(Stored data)
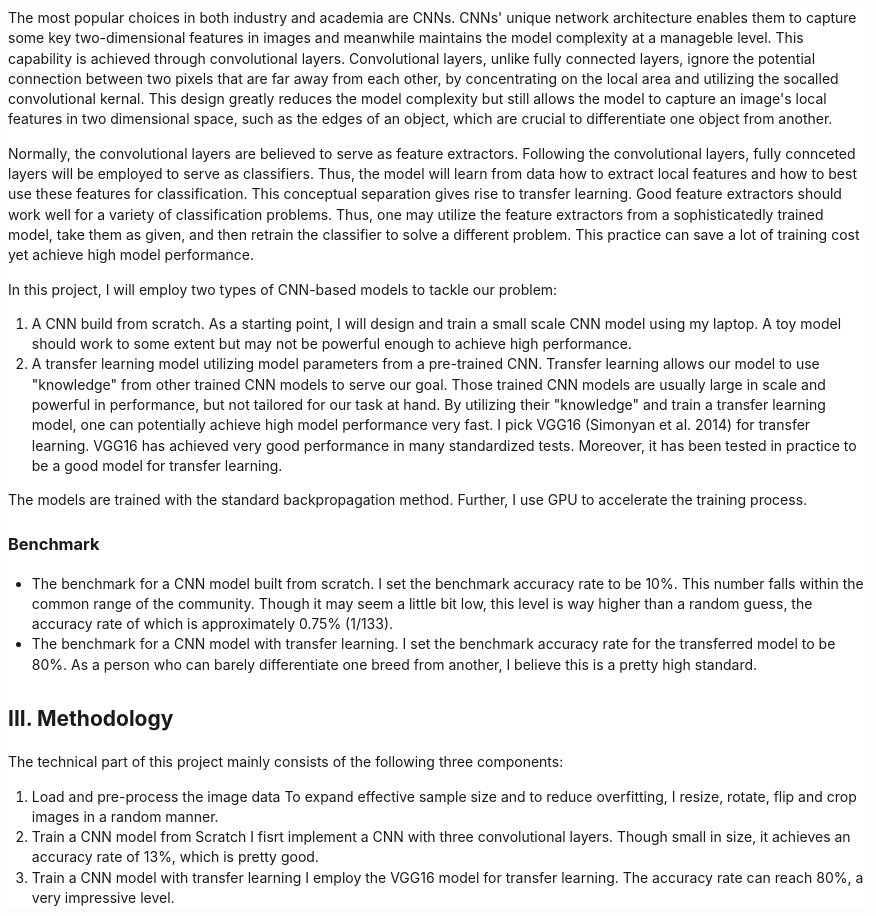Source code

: The most popular choices in both industry and academia are CNNs. CNNs' unique network architecture enables them to capture some key two-dimensional features in images and meanwhile maintains the model complexity at a manageble level. This capability is achieved through convolutional layers. Convolutional layers, unlike fully connected layers, ignore the potential connection between two pixels that are far away from each other, by concentrating on the local area and utilizing the socalled convolutional kernal. This design greatly reduces the model complexity but still allows the model to capture an image's local features in two dimensional space, such as the edges of an object, which are crucial to differentiate one object from another.

Normally, the convolutional layers are believed to serve as feature extractors. Following the convolutional layers, fully connceted layers will be employed to serve as classifiers. Thus, the model will learn from data how to extract local features and how to best use these features for classification. This conceptual separation gives rise to transfer learning. Good feature extractors should work well for a variety of classification problems. Thus, one may utilize the feature extractors from a sophisticatedly trained model, take them as given, and then retrain the classifier to solve a different problem. This practice can save a lot of training cost yet achieve high model performance.

In this project, I will employ two types of CNN-based models to tackle our problem:

1. A CNN build from scratch. 
   As a starting point, I will design and train a small scale CNN model using my laptop. A toy model should work to some extent but may not be powerful enough to achieve high performance. 
2. A transfer learning model utilizing model parameters from a pre-trained CNN. 
   Transfer learning allows our model to use "knowledge" from other trained CNN models to serve our goal. Those trained CNN models are usually large in scale and powerful in performance, but not tailored for our task at hand. By utilizing their "knowledge" and train a transfer learning model, one can potentially achieve high model performance very fast. I pick VGG16 (Simonyan et al. 2014) for transfer learning. VGG16 has achieved very good performance in many standardized tests. Moreover, it has been tested in practice to be a good model for transfer learning. 

The models are trained with the standard backpropagation method. Further, I use GPU to accelerate the training process.

### Benchmark

- The benchmark for a CNN model built from scratch. 
  I set the benchmark accuracy rate to be 10%. This number falls within the common range of the community. Though it may seem a little bit low, this level is way higher than a random guess, the accuracy rate of which is approximately 0.75% (1/133).
- The benchmark for a CNN model with transfer learning. 
  I set the benchmark accuracy rate for the transferred model to be 80%. As a person who can barely differentiate one breed from another, I believe this is a pretty high standard.


## III. Methodology
The technical part of this project mainly consists of the following three components:

1. Load and pre-process the image data
   To expand effective sample size and to reduce overfitting, I resize, rotate, flip and crop images in a random manner. 
2. Train a CNN model from Scratch
   I fisrt implement a CNN with three convolutional layers. Though small in size, it achieves an accuracy rate of 13%, which is pretty good. 
3. Train a CNN model with transfer learning
   I employ the VGG16 model for transfer learning. The accuracy rate can reach 80%, a very impressive level.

→ **JOB**
Look above for the line with "- The benchmark for a CNN model with" and the line with "2. Train a CNN model from Scratch". Write out those two lines and all the lines between them, exactly, and no others.

→ **ANSWER TO THIS PROBLEM**
- The benchmark for a CNN model with transfer learning. 
  I set the benchmark accuracy rate for the transferred model to be 80%. As a person who can barely differentiate one breed from another, I believe this is a pretty high standard.


## III. Methodology
The technical part of this project mainly consists of the following three components:

1. Load and pre-process the image data
   To expand effective sample size and to reduce overfitting, I resize, rotate, flip and crop images in a random manner. 
2. Train a CNN model from Scratch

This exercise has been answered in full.